Twenty One Pilots: Inside the Biggest New Band of the Past Year

They play the album track “Heavydirtysoul”: Like most songs on their newest album, Blurryface, it delves deep into Joseph’s insecurities. “There’s an infestation in my mind’s imagination,” he speed-raps. Fallon is sitting in darkness at his desk, but he’s banging his head along to the beat; Questlove is also impressed, tweeting later in the day, “Whoa … I wasn’t ready!!!”
Joseph and Dun emerge from behind a red curtain into the Tonight Show hallway as Joseph’s slim blond wife of nine months, Jenna, and members of their management team and road crew burst into applause. “Well,” Joseph says, breathing heavily, “that was four minutes of hard work.”
The name Twenty One Pilots is also a philosophy for Joseph and Dun: It came from an Arthur Miller play, All My Sons, that Joseph was reading at Ohio State, about a war contractor who knowingly sends off faulty airplane parts to Europe during World War II, afraid that he’d lose money if he fessed up to the mistake; the decision results in the death of 21 airplane pilots.
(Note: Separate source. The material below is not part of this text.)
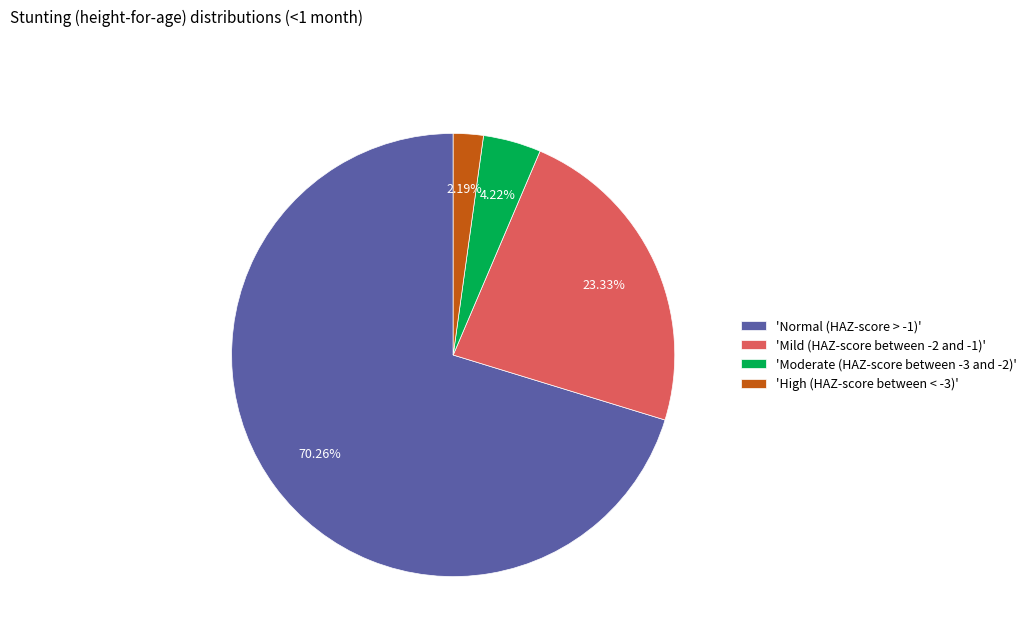

Which slice is the smallest?

'High (HAZ-score between < -3)'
It resonated with Joseph, who declined a basketball scholarship from Otterbein University to focus on music. “I could relate to the fact that making the right decision in life sometimes takes more work,” says Joseph. “It takes more time, and it can feel like you’re going backward.”
To this day, Joseph and Dun will warn each other that they are “sending out the parts” if they feel they’re taking the easy route. As the duo grew more popular, they turned down record deals with signing bonuses, acted as their own roadies long after they were selling out large venues, and refused to trade in their van for a touring bus. More recently, they’ve declined significant sponsorship offers for their 2016 tour.
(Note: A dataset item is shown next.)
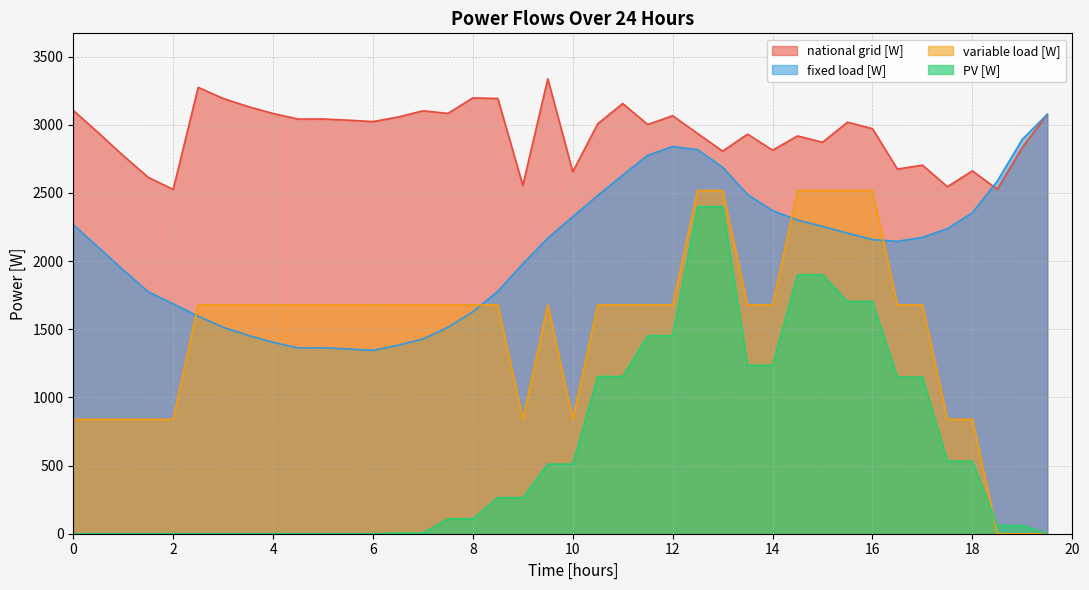

True or false: fixed load [W] and variable load [W] intersect in this chart.

True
Joseph and Dun were both raised in conservative, religious households. Joseph’s father was the principal of a Christian high school that Tyler attended; before that, he was home-schooled by his mother. “I told her I wanted to be a basketball player, and she made me take 500 shots every single day in the backyard,” he says. “If I got closer to the basket and made lay-ups, she didn’t count them. She’d knock on the back window near the kitchen and point to the three-point line. I had to be done before dinner, and if I wasn’t, I wasn’t allowed to eat.”
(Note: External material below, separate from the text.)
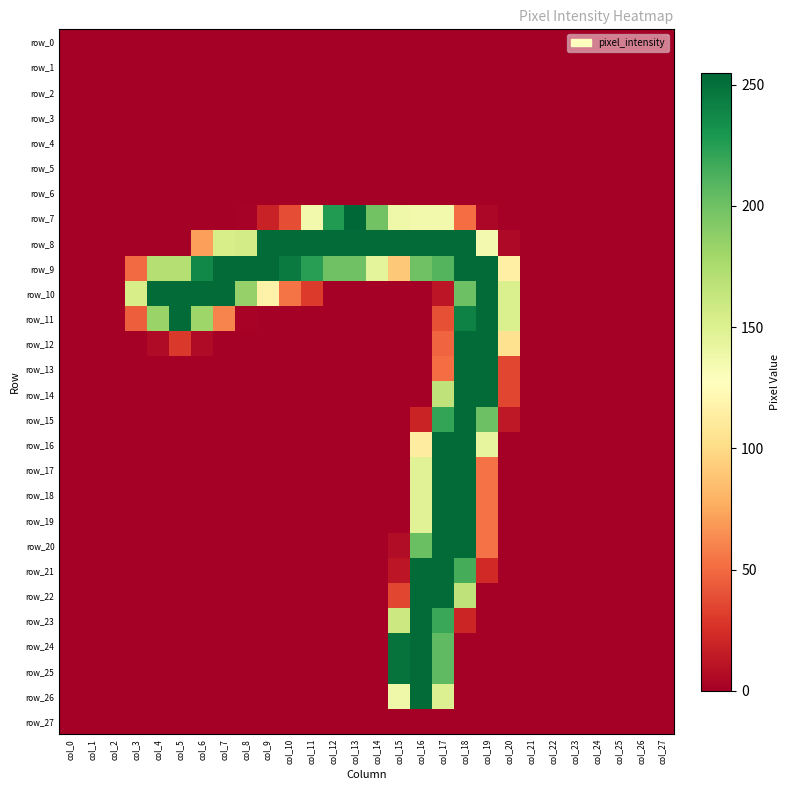

What is the maximum value shown in the chart?

255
Things were even stricter at the Dun household. Video games and most rock or hip-hop albums were banned. “I’d hide albums like Green Day’s Dookie under my bed,” Dun says. “Sometimes they’d find them and get real mad. They’d find a Christian alternative, like Relient K, and make me listen to that.” For a while, the only movies allowed in the house came from CleanFlicks, a Christian company that took Hollywood movies and edited out all the profanity, sexuality and violence. For a young Dun, it made watching movies like The Terminator quite confusing. “Some scenes they’d remove entirely,” he says. “Watching those movies was an absolutely awful experience.”